On September 14, under pressure for having sent Westergaard out of the country, the PST passed the buck: Hugubakken said it was the Danish Security and Intelligence Service (PET) that had made the decision to cancel Westergaard’s appearance and send him back to Denmark. However, in an interview (also posted on September 14) with the editors of Sappho, the website of the Danish Free Press Society, Westergaard seemed to confirm that the decision had indeed been made by the PST.

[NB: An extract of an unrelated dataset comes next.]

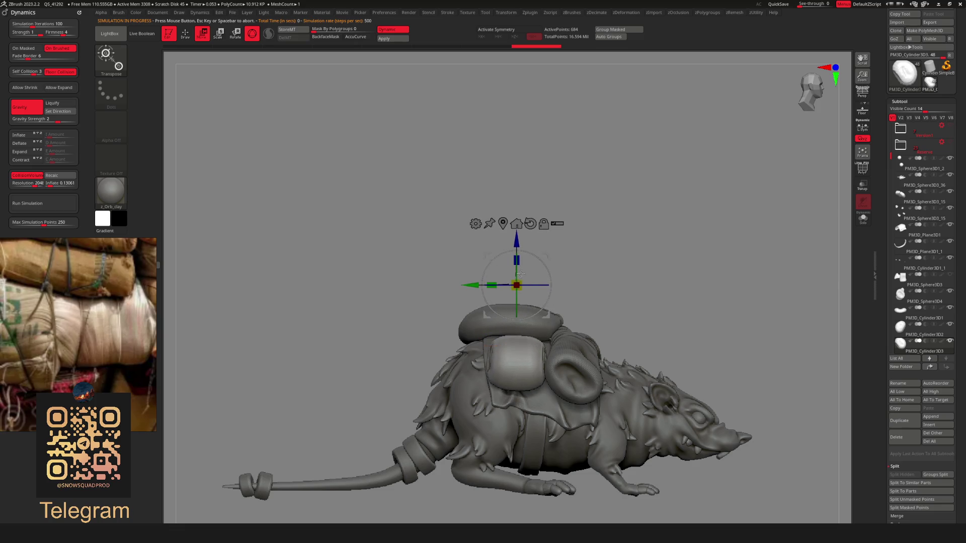
click(504, 222)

But that’s not all, folks. As it happened, on September 12 — the day Westergaard returned to Denmark from Oslo — a devout young Muslim activist named Mohyeldeen Mohammad arrived in Oslo from Saudi Arabia. This was the same fellow who, in February of last year, gave a speech at a huge Oslo rally protesting a cartoon of the prophet Muhammed (not Westergaard’s) that had appeared in Dagbladet. “When will Norwegian authorities and their media understand the seriousness of this?” Mohyeldeen Mohammed had thundered before a highly receptive audience of around 3000 Muslims in Oslo’s University Square. “Perhaps not before it is too late. Perhaps not before we get a September 11 on Norwegian soil.” He added, unpersuasively: “This is no threat, this is a warning.”
(After the cancellation of Westergaard’s appearance at Litteraturhuset, one could not help reflecting that the same PST which put the kibosh on it had allowed that rally in University Square to go on without a hitch.)

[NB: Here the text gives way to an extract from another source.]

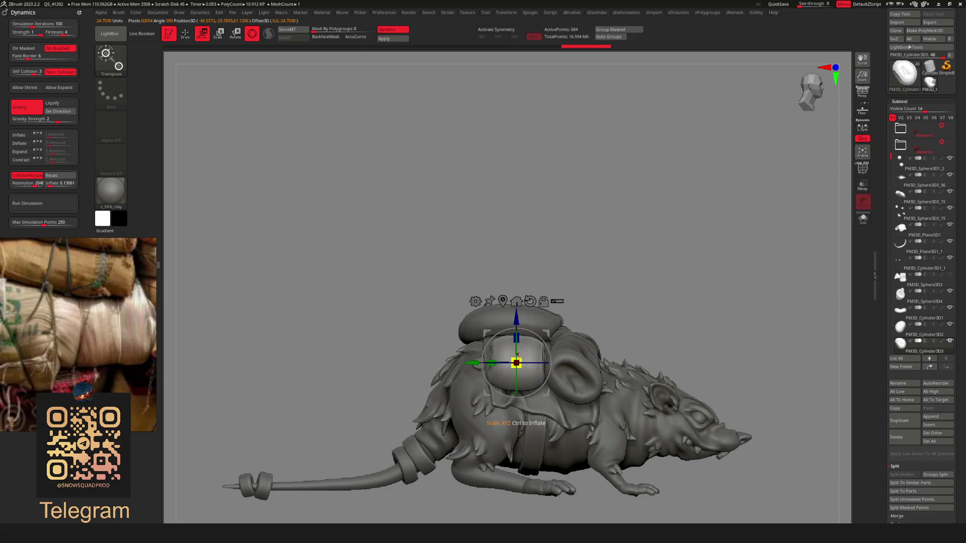
drag(519, 355, 523, 352)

In the year and a half since his now-famous speech, Mohammed, who immigrated to Norway with his Iraqi parents at age three, had publicly praised Osama bin Laden, declared that gays and infidels deserve the death penalty, and celebrated the death of Norwegian soldiers in Afghanistan. Then, in early September, he flew to Saudi Arabia to study the Koran. He was arrested at the airport in Medina, and after being detained and questioned for several days, was sent by Saudi authorities back to Norway, arriving at Oslo Airport, as noted above, on September 12.
No reason was given for his detention and return. The natural conclusion, however, was that Mohammed, while not too extreme for Norway, is too extreme for Saudi Arabia.
This, then, is Europe in the year 2011. On the very day that Norwegian officials hustle a hero of free speech out of the country for fear that his exercise of that freedom will lead to violence, they welcome back home an outspoken champion of violence and a sworn enemy of liberty who has just been deported by one of the world’s most oppressive nations.
The PST’s cowardice and lack of moral responsibility are — to put it mildly — deeply dispiriting. And with this sad episode, the ever-darkening long-term prospects for the survival of freedom in Norway grow even dimmer.